Not So Fresh Carnage

Charles Manson is back— and past his expiration date.

I would rather prop me lids open Alex de Large–style for a triple-header of I Spit on Your Grave, Natural Born Killers, and Irréversible than endure this most hellish of Helter Skelter re-enactments again. Those films were much reviled for fetishizing the senseless ultraviolence they purported to detest, but at least this contradiction made for a decent argument on the car ride home. A decade in the making, the grind-house-influenced Manson Family (which runs Friday, Dec. 17–Thursday, Dec. 23, at the Northwest Film Forum) nudges the envelope further by gorily exploiting an infamous real-world tragedy. But after 35 years of Charlie Chic, even the intended serial-thriller audiences should find themselves not only desensitized but bored. If you prick us— incessantly—do we not yawn?

Family merely dramatizes Manson’s magical mystery tour from the tripped-out perspective of his now-aged followers, then provides a loathsome coup de grace: the Tate and LaBianca slayings in all of their gruesome “glory.” The mockumentary approach ill suits the material. First comes 80 or so mind-numbing minutes of exploitation auteur Jim Van Beeber’s surreal, rapid-cut, he-said/she-said/ Charlie-said blather (which is more than a little reminiscent of NBK‘s freakier, Peckinpah-inspired cutaways). Then the climactic stabbings are intended to drive home the base inhumanity of the Family’s actions, but instead come off like a series of icky, special-effects money shots.

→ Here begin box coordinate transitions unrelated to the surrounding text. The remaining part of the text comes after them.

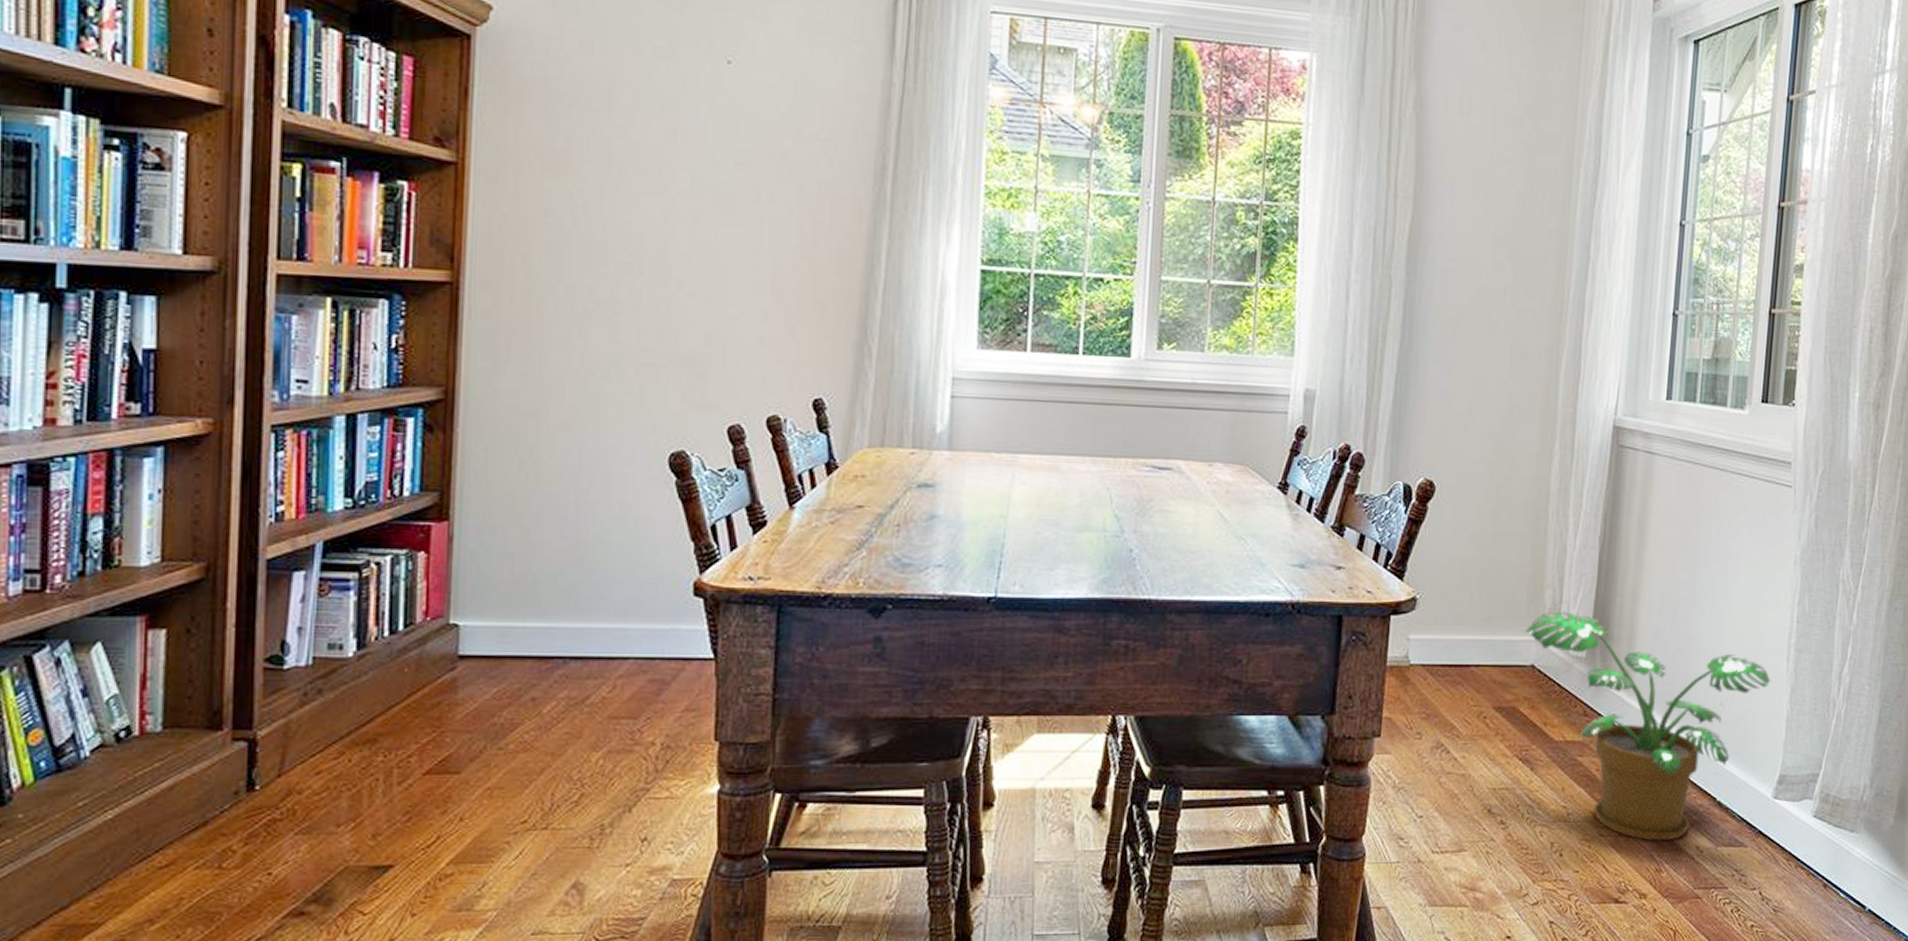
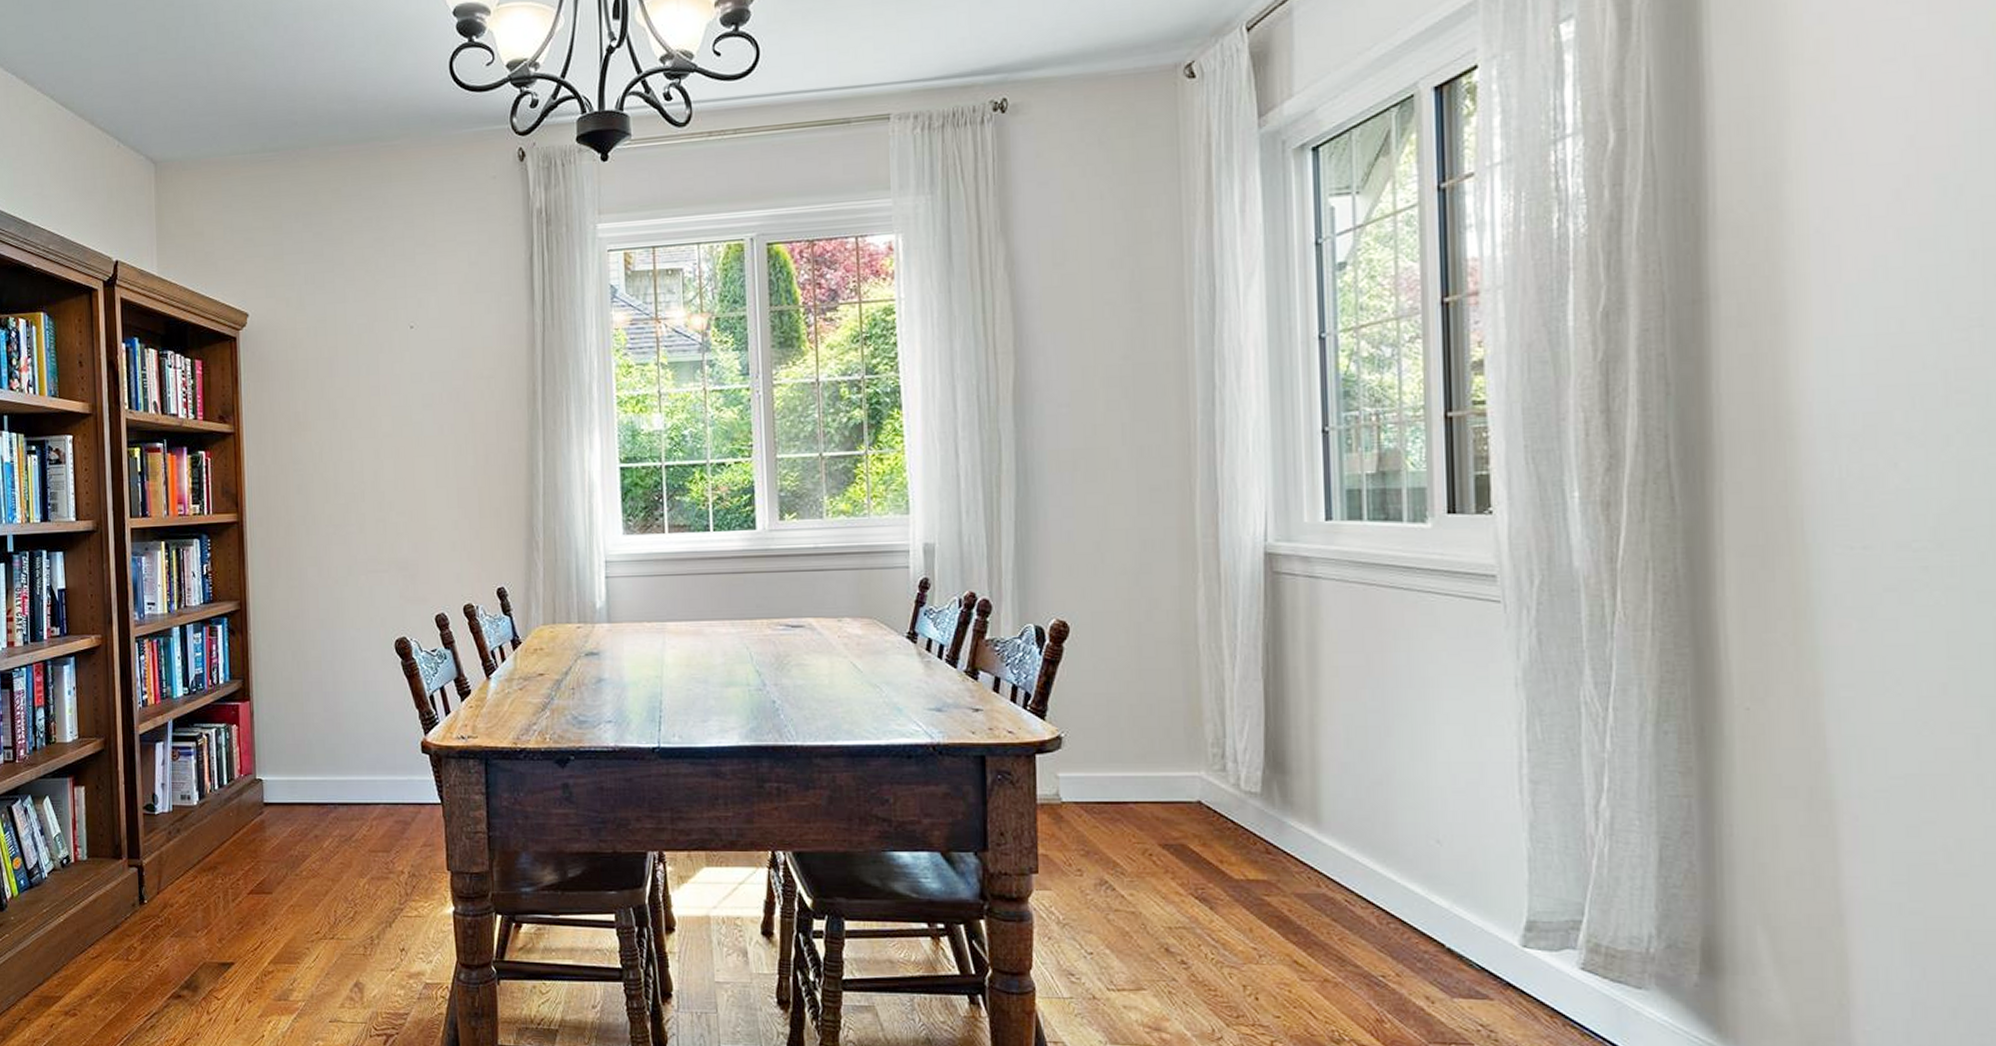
potted plant: present [1524,611,1771,841] -> none [1185,746,1501,989]

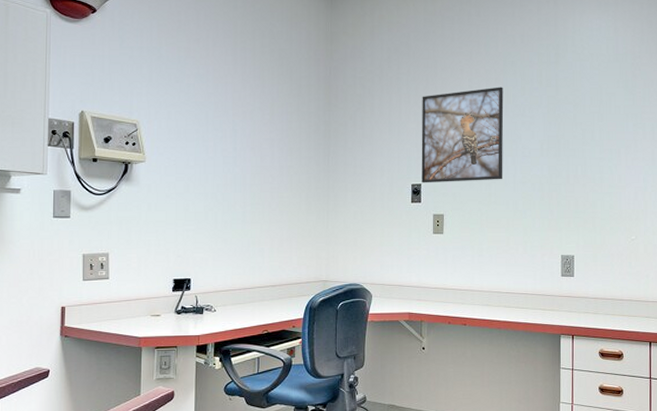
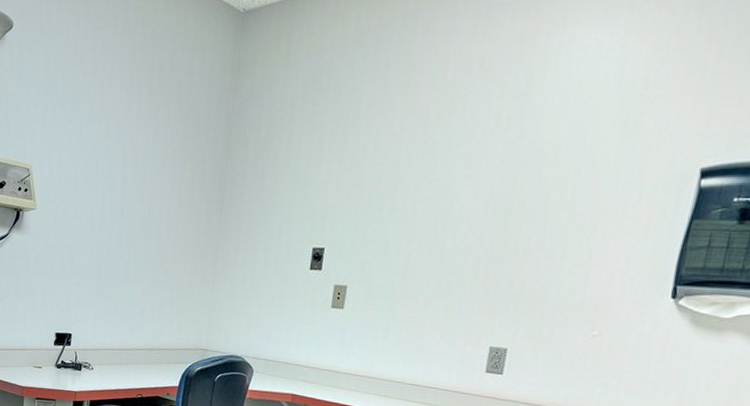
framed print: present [421,87,504,183] -> none [325,128,446,249]

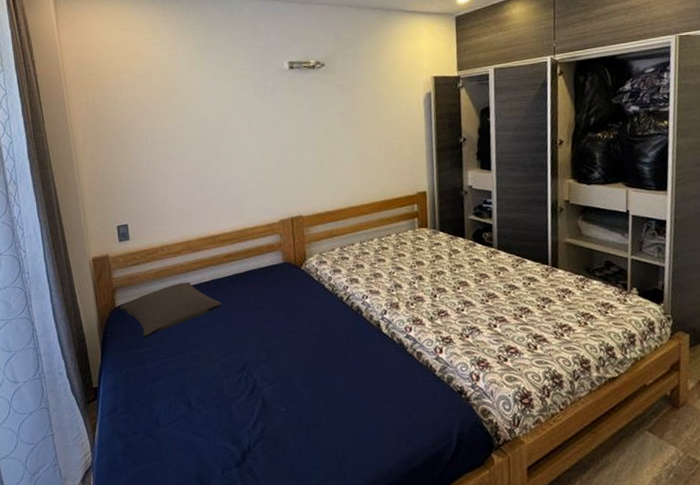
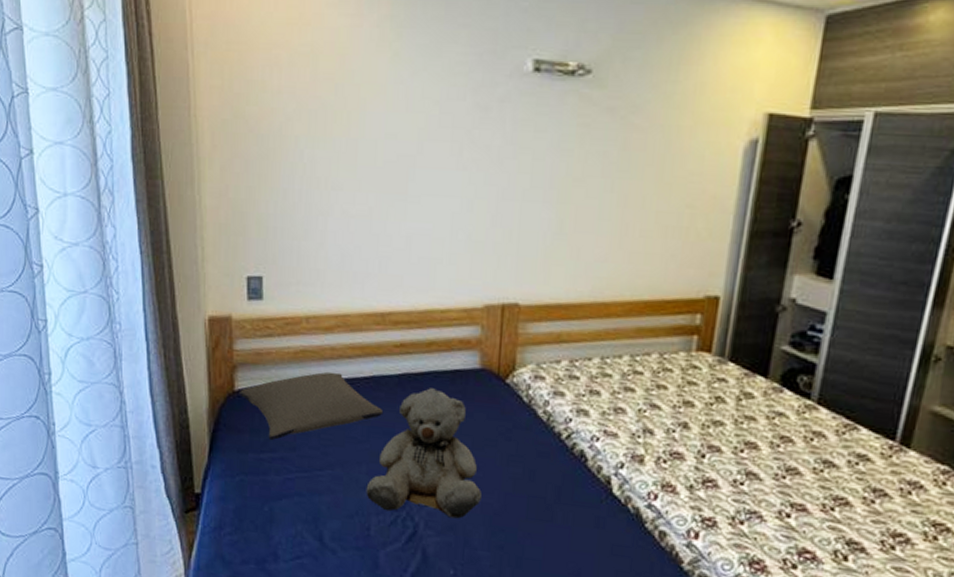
teddy bear: none [216,281,297,374] -> present [366,388,482,519]

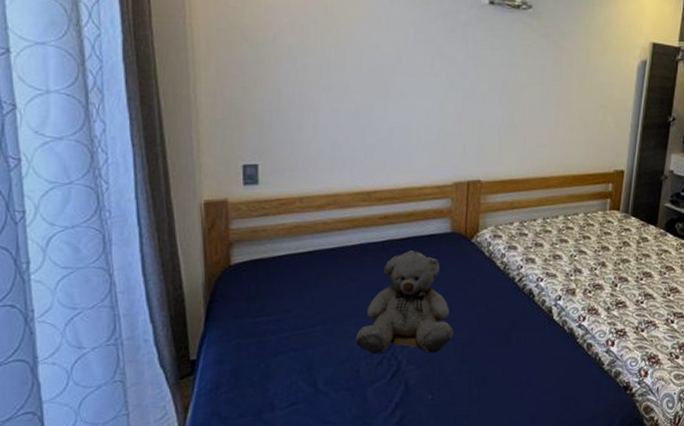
pillow: present [240,371,384,440] -> none [236,242,370,305]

This is not to suggest that Van Beeber’s work has nothing going for it. The shuffled-deck editing style is derivative, but certainly appropriate for depicting the Family’s LSD-fueled lunacy. He also installs an interesting framing device in which a modern-day, fictitious producer is delivered cassettes of the Family’s inane pontifications, then is stalked by a gang of Charlie-worshiping mall-goths in retaliation mode. While the subplot distracts us from the already confounding main narrative, it’s a much more terrifying and potentially topical angle than crapping on well-fertilized ground and pissing on the dead.